The idea is important in marine engineering because it combines ship structure, fluid forces, heat control, and guidance systems in one compact design.

In a typical launch, hatches open, gas management systems direct hot exhaust away from the vessel, and the missile rises vertically before turning toward its programmed path. Some systems use a hot launch, where the rocket motor ignites inside or just above the cell, while others use a cold launch, where gas pressure pushes the missile out before ignition. Submarine launch tubes must also account for water pressure, buoyancy, and sealing because the missile starts below the sea surface.

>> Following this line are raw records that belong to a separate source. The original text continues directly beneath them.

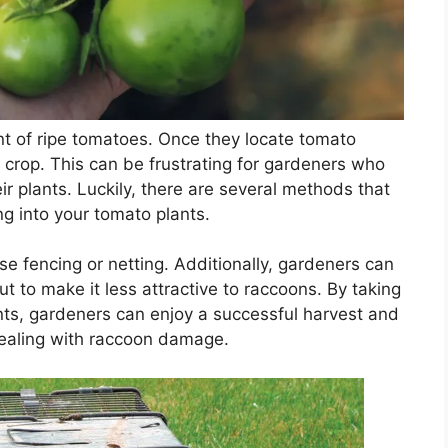
nt of ripe tomatoes. Once they locate tomato
e crop. This can be frustrating for gardeners who
r plants. Luckily, there are several methods that
g into your tomato plants.
se fencing or netting. Additionally, gardeners can
ut to make it less attractive to raccoons. By taking
nts, gardeners can enjoy a successful harvest and
dealing with raccoon damage.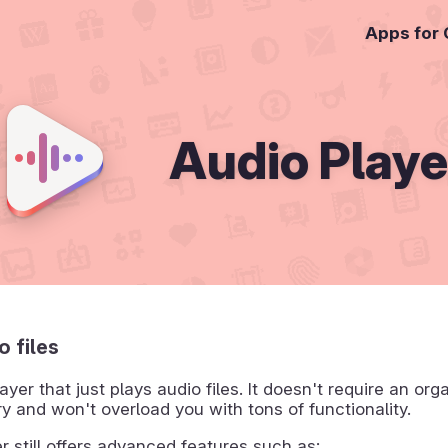
Apps for
Audio Playe
o files
ayer that just plays audio files. It doesn't require an org
ry and won't overload you with tons of functionality.
r still offers advanced features such as: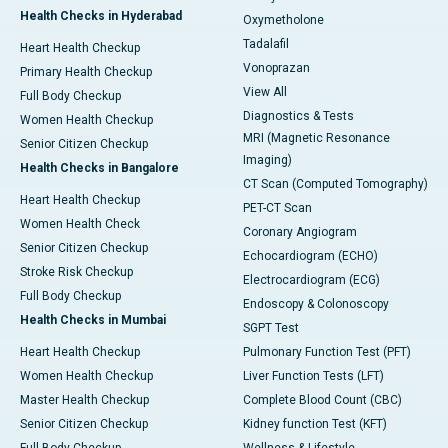
Health Checks in Hyderabad
Oxymetholone
Tadalafil
Heart Health Checkup
Vonoprazan
Primary Health Checkup
View All
Full Body Checkup
Diagnostics & Tests
Women Health Checkup
MRI (Magnetic Resonance
Senior Citizen Checkup
Imaging)
Health Checks in Bangalore
CT Scan (Computed Tomography)
Heart Health Checkup
PET-CT Scan
Women Health Check
Coronary Angiogram
Senior Citizen Checkup
Echocardiogram (ECHO)
Stroke Risk Checkup
Electrocardiogram (ECG)
Full Body Checkup
Endoscopy & Colonoscopy
Health Checks in Mumbai
SGPT Test
Heart Health Checkup
Pulmonary Function Test (PFT)
Women Health Checkup
Liver Function Tests (LFT)
Master Health Checkup
Complete Blood Count (CBC)
Senior Citizen Checkup
Kidney function Test (KFT)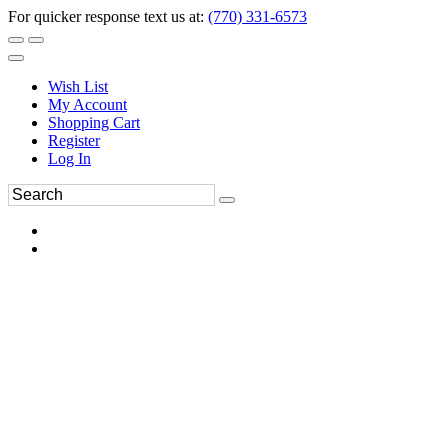
For quicker response text us at:
(770) 331-6573
Wish List
My Account
Shopping Cart
Register
Log In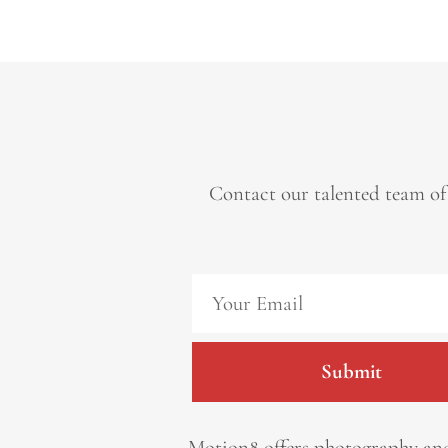
Contact our talented team of
Submit
Motion8 offers photography and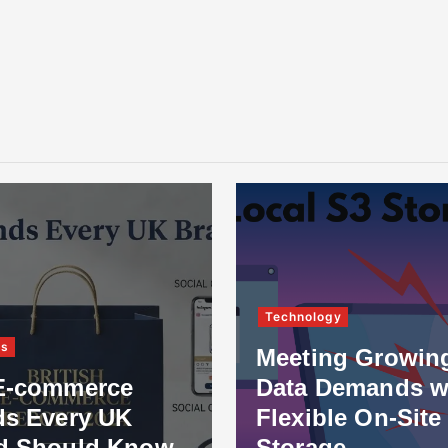
Technology
Meeting Growing
merce
Data Demands with
ry UK
Flexible On-Site
uld Know
Storage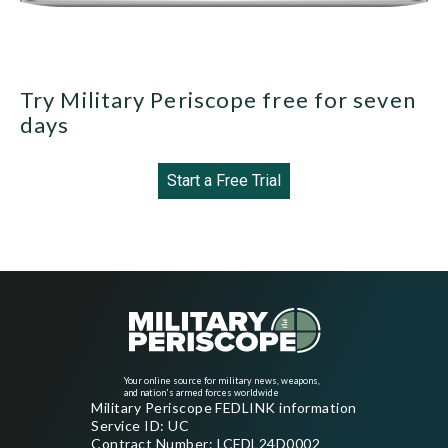
Try Military Periscope free for seven
days
Start a Free Trial
Your online source for military news, weapons,
and nation's armed forces worldwide
Military Periscope FEDLINK information
Service ID: UC
Contract Number: LCFDL24D0002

The physics includes Newton's laws, pressure, impulse, and careful control of forces so the missile clears the vessel safely.

Key Facts

  • Pressure underwater increases with depth: P = P0 + rho g h.
  • A missile accelerates upward when thrust is greater than weight and drag: Fnet = T - mg - D.
  • Newton's second law gives vertical acceleration: a = Fnet / m.
  • Impulse changes momentum during launch: J = F delta t = delta p.
  • Hot launch uses rocket exhaust during cell exit, while cold launch ejects the missile first and ignites it after clearing the tube.
  • Vertical cells save deck space and allow 360 degree launch coverage because the missile can turn after rising.

Vocabulary

Vertical launch system
A ship or submarine launcher made of upright cells that store and fire missiles vertically from below the deck or hull surface.
Launch cell
A sealed vertical tube that holds one missile and protects it until the launch sequence begins.
Hot launch
A launch method in which the missile rocket motor ignites while the missile is still in or very near the launch cell.
Cold launch
A launch method in which gas pressure ejects the missile from the tube before the rocket motor ignites.
Hydrostatic pressure
The pressure exerted by water at a depth due to the weight of the water above.

Common Mistakes to Avoid

  • Treating a VLS as a simple hole in the deck is wrong because each cell needs structure, sealing, electronics, and exhaust or gas management.
  • Ignoring water pressure on submarine launch tubes is wrong because pressure increases with depth and affects hatch design, sealing, and ejection forces.
  • Assuming the missile must point directly at the target while stored is wrong because it launches upward first and can change direction after clearing the vessel.
  • Using thrust alone as the net force is wrong because weight, drag, and sometimes water resistance must be subtracted to find acceleration.

Practice Questions

  1. 1 A missile of mass 1200 kg has an upward thrust of 18000 N during its first moment of motion. Ignoring drag, what is its upward acceleration? Use g = 9.8 m/s^2.
  2. 2 A submarine launch tube is 30 m below the sea surface. Estimate the water pressure at that depth using P = P0 + rho g h, with P0 = 101000 Pa, rho = 1000 kg/m^3, and g = 9.8 m/s^2.
  3. 3 Explain why a vertical launch system can reduce deck clutter and still allow missiles to reach targets in different directions.